9. Potem Iszaj przedstawił Szammę; jednak on oświadczył: I nie tego wybrał WIEKUISTY.
10. Tak Iszaj przedstawił Samuelowi siedmiu swoich synów; ale Samuel oświadczył Iszajowi: Tych WIEKUISTY nie wybrał.
11. Potem Samuel zapytał się Iszaja: Czy to już wszyscy młodzi ludzie? Więc odpowiedział: Pozostał jeszcze najmłodszy, ale oto on pasie trzodę. A Samuel powiedział do Iszaja: Poślij i każ go sprowadzić; bo nie zasiądziemy do uczty, dopóki tu nie przyjdzie.
12. Zatem posłał oraz go sprowadzono; a był on rumiany, pięknych oczu i urodziwej postawy. A WIEKUISTY powiedział: Wstań, namaść go, bo to jest ten.
13. Więc Samuel wziął róg z olejkiem oraz go namaścił wśród jego braci. A Duch WIEKUISTEGO tknął Dawida, odtąd i nadal. Zaś Samuel wyruszył oraz wrócił do Ramath.
14. A gdy Duch WIEKUISTEGO odstąpił od Saula, dręczył go niemiły duch od WIEKUISTEGO.

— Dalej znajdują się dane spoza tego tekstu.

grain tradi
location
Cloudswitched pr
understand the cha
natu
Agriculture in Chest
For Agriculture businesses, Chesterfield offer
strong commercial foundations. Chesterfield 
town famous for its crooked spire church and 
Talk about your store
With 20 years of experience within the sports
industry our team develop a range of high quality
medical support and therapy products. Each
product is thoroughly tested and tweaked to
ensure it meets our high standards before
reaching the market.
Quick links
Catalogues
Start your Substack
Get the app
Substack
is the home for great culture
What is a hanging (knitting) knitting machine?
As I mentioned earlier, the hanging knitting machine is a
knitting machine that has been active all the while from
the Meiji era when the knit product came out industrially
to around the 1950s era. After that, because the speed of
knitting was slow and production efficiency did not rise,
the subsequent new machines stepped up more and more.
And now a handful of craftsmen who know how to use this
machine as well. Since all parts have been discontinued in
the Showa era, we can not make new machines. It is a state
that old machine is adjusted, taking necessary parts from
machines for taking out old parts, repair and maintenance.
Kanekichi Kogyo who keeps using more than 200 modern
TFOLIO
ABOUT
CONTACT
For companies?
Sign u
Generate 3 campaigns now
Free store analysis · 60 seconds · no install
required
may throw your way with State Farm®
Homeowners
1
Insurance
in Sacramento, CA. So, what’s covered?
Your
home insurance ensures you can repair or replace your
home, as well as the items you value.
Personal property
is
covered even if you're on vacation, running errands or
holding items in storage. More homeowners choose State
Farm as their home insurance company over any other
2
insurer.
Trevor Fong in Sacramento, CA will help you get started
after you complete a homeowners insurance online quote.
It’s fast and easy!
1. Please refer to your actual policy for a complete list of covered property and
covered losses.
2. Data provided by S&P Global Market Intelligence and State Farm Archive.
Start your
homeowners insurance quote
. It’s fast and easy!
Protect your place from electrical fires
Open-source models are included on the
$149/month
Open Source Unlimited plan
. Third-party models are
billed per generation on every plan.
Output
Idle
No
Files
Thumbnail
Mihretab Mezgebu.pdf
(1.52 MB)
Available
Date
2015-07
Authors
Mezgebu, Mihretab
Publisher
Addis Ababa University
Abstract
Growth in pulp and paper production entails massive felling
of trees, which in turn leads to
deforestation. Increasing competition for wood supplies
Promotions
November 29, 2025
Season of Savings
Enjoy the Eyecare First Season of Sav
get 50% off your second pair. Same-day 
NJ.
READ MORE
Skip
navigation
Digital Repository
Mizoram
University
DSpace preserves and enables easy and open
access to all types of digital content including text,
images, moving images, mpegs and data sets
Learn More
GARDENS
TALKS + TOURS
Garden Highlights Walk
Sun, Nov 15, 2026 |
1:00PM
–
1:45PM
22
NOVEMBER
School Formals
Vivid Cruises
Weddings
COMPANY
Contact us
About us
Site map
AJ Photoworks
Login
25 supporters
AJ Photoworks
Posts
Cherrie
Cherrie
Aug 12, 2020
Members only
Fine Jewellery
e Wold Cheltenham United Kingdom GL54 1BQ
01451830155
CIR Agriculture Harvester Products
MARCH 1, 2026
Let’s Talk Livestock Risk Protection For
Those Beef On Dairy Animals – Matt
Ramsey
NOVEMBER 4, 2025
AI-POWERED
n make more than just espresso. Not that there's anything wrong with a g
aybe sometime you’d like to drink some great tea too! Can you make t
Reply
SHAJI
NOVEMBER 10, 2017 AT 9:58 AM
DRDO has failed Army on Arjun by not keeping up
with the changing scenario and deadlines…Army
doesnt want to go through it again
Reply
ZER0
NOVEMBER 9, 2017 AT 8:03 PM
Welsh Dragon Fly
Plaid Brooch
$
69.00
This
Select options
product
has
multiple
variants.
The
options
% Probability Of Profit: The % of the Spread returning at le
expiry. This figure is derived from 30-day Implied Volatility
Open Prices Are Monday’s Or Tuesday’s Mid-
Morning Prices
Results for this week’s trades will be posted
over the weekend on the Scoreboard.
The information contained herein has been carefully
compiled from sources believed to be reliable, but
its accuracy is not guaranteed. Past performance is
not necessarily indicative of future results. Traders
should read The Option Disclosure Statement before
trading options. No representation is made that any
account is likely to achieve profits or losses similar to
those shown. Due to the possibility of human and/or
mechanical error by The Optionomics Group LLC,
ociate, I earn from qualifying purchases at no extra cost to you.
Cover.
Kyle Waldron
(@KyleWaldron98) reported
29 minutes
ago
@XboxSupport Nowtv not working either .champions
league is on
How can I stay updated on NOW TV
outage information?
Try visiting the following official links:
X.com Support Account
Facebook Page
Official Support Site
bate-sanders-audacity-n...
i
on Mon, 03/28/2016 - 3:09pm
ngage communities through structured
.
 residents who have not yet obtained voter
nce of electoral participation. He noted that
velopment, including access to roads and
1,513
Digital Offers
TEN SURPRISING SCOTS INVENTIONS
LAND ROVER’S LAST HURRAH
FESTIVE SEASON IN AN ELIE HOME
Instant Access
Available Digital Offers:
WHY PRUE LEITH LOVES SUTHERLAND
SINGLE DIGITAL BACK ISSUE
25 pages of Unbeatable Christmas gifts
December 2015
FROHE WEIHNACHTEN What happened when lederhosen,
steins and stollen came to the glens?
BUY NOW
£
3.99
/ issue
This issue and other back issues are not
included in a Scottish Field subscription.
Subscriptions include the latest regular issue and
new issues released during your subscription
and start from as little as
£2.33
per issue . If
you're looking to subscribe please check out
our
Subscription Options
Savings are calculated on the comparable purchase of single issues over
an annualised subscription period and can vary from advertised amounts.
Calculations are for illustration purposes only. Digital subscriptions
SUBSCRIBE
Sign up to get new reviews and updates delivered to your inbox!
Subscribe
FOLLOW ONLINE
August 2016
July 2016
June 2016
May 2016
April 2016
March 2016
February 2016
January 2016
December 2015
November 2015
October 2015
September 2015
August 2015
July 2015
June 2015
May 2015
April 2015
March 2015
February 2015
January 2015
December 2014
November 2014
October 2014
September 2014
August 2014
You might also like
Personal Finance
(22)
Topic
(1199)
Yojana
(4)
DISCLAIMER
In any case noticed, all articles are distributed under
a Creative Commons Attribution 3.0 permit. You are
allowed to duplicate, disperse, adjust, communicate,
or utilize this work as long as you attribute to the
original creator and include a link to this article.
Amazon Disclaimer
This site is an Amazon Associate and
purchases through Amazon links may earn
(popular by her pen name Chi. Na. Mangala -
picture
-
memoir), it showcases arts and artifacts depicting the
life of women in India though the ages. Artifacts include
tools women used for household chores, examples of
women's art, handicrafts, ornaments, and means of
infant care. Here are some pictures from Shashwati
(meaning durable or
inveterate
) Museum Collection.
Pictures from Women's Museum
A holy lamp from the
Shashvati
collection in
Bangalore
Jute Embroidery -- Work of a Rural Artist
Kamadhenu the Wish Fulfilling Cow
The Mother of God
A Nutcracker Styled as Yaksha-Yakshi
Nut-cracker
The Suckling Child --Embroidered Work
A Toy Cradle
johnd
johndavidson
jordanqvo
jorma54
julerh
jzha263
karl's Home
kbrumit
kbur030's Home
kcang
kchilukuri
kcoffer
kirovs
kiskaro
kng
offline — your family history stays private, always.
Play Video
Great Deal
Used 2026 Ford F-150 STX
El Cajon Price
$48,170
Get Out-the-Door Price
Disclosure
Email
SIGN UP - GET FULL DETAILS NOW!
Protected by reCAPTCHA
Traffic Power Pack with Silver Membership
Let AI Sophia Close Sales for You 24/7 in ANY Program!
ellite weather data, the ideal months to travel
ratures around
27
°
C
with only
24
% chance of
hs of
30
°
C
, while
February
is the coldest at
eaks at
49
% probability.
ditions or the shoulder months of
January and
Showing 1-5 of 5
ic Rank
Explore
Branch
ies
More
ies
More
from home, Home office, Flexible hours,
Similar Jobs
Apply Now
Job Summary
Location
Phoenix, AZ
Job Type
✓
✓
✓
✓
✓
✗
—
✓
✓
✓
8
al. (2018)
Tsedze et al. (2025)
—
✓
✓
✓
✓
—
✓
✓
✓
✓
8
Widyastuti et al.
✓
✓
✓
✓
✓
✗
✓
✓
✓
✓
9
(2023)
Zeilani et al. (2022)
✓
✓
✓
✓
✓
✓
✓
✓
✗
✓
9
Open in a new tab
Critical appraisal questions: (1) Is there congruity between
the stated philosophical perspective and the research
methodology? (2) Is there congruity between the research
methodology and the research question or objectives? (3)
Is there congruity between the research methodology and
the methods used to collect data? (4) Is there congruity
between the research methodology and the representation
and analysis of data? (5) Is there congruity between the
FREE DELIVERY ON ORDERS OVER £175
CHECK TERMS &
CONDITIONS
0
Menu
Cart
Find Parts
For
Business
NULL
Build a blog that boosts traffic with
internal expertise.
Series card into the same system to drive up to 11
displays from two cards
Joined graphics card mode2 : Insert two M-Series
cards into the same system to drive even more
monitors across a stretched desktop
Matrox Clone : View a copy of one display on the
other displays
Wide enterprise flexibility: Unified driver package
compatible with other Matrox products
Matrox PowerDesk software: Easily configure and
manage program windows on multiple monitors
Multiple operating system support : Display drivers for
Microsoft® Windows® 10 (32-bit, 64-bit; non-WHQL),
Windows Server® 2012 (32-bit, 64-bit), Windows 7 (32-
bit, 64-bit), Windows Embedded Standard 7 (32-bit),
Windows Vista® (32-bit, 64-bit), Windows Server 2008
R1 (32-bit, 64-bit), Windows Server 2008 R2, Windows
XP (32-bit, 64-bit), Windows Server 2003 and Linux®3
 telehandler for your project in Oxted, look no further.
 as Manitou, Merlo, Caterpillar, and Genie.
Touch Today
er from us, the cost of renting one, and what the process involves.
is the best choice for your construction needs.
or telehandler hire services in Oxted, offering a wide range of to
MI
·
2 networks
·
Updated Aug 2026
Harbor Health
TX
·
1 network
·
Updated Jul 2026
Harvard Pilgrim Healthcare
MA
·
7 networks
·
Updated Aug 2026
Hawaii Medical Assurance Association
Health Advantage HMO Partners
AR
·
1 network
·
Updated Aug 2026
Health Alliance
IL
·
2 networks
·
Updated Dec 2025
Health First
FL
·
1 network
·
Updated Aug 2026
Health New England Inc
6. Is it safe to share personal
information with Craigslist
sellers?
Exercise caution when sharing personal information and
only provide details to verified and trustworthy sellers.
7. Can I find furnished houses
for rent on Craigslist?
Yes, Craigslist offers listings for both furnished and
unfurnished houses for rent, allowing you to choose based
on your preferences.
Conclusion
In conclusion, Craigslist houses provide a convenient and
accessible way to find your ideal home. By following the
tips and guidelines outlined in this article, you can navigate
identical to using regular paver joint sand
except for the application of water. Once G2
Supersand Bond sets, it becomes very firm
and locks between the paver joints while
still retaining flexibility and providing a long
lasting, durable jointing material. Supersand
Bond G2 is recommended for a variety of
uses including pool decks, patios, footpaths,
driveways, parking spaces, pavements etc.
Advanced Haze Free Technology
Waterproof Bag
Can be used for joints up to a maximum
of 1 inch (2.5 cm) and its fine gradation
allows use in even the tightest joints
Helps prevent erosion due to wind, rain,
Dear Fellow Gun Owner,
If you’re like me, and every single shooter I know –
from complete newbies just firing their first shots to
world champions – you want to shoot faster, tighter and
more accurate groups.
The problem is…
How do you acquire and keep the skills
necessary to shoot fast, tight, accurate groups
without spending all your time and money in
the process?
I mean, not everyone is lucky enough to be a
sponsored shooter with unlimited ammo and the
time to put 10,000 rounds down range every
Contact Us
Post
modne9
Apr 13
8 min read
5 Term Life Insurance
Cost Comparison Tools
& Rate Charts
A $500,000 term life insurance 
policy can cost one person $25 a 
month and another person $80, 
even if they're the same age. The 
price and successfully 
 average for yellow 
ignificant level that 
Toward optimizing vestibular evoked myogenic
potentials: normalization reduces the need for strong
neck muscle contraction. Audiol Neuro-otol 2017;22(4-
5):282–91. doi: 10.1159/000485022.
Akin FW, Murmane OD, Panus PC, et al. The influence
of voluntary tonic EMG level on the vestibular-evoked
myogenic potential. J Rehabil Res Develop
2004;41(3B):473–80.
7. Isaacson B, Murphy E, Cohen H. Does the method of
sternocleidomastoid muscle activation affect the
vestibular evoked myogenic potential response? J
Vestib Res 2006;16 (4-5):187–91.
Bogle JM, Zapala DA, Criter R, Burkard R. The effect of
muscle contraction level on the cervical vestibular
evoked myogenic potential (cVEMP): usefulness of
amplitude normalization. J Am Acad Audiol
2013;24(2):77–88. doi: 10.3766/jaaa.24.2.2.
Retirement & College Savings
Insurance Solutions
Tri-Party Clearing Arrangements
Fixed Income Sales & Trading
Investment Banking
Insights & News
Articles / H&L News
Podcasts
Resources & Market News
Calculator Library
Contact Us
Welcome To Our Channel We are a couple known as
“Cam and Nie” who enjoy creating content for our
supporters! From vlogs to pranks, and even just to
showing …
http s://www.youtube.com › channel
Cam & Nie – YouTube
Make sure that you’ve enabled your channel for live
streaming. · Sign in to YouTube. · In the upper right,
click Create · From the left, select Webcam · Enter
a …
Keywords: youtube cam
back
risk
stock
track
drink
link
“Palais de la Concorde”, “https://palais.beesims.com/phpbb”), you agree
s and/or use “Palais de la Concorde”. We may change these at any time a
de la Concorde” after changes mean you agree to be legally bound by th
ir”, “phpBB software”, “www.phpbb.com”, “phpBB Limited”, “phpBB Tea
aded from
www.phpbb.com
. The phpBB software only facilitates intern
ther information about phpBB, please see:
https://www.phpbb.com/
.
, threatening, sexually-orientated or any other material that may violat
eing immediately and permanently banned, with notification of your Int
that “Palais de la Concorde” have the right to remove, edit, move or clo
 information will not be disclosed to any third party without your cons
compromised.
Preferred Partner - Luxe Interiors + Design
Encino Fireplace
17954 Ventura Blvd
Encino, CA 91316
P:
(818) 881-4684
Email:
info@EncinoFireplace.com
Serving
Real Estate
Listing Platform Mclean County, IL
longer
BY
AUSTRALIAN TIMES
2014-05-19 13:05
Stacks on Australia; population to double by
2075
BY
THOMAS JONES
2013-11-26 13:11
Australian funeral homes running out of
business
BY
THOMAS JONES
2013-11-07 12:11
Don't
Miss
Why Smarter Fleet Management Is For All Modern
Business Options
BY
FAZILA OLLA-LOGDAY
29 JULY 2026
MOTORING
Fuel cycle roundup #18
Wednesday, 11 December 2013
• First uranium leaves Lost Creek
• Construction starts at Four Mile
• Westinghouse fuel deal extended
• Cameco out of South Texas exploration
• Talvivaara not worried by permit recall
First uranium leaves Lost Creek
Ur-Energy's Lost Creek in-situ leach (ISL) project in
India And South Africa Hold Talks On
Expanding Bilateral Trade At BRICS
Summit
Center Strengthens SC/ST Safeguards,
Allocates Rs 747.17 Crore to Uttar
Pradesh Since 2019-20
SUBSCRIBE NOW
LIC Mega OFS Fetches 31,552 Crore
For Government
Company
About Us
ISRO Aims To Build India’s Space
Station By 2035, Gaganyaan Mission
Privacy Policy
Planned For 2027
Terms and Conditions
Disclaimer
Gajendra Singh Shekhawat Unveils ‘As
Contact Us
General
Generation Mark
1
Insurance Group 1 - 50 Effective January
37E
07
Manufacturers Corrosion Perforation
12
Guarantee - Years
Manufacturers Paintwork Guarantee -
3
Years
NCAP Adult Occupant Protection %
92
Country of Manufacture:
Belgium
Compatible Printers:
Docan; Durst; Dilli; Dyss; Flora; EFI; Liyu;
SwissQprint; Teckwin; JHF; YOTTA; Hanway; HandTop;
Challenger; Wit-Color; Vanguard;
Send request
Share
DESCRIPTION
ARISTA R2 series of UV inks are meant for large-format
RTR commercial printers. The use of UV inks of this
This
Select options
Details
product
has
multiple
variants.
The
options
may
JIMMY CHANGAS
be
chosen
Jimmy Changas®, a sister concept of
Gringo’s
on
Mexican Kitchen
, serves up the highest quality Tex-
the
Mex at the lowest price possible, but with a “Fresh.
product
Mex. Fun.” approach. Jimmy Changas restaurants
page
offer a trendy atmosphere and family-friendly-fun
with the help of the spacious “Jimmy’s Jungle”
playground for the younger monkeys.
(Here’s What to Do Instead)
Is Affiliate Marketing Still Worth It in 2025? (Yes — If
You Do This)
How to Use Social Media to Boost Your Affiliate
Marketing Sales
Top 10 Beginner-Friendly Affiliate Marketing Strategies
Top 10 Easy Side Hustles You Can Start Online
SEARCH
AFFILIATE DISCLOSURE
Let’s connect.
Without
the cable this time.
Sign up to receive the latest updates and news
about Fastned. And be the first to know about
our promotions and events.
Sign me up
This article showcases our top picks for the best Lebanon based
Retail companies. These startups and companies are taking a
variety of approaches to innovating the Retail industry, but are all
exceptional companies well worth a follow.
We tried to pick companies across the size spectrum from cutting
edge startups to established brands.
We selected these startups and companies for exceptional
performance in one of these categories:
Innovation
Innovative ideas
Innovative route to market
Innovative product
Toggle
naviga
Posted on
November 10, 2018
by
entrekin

15. Zatem słudzy Saula powiedzieli do niego: Kiedy cię dręczy niemiły duch Boga,
16. niech nasz pan rozkaże, a twoi słudzy, którzy są przed twoim obliczem, poszukają człowieka umiejętnie grającego na harfie, aby gdy cię napadnie niemiły duch Boga zagrał swą ręką, a tobie ulżyło.
17. Zaś Saul odpowiedział swoim sługom: Wypatrzcie mi zatem człowieka, który by dobrze grał oraz go do mnie sprowadźcie.
18. Więc odezwał się jeden ze sług, mówiąc: Oto widziałem syna Iszaja, Betlechemity, który umiejętnie gra. To dzielny rycerz, wyćwiczony w boju, nadto władający słowem i urodziwy mąż, a WIEKUISTY jest z nim.
19. Zatem Saul wyprawił posłów do Iszaja oraz kazał powiedzieć: Przyślij mi twojego syna Dawida, który jest przy trzodach.
20. Zatem Iszaj wziął objuczonego chlebem osła oraz łagiew wina i koźlątko oraz przesłał to Saulowi przez swojego syna Dawida.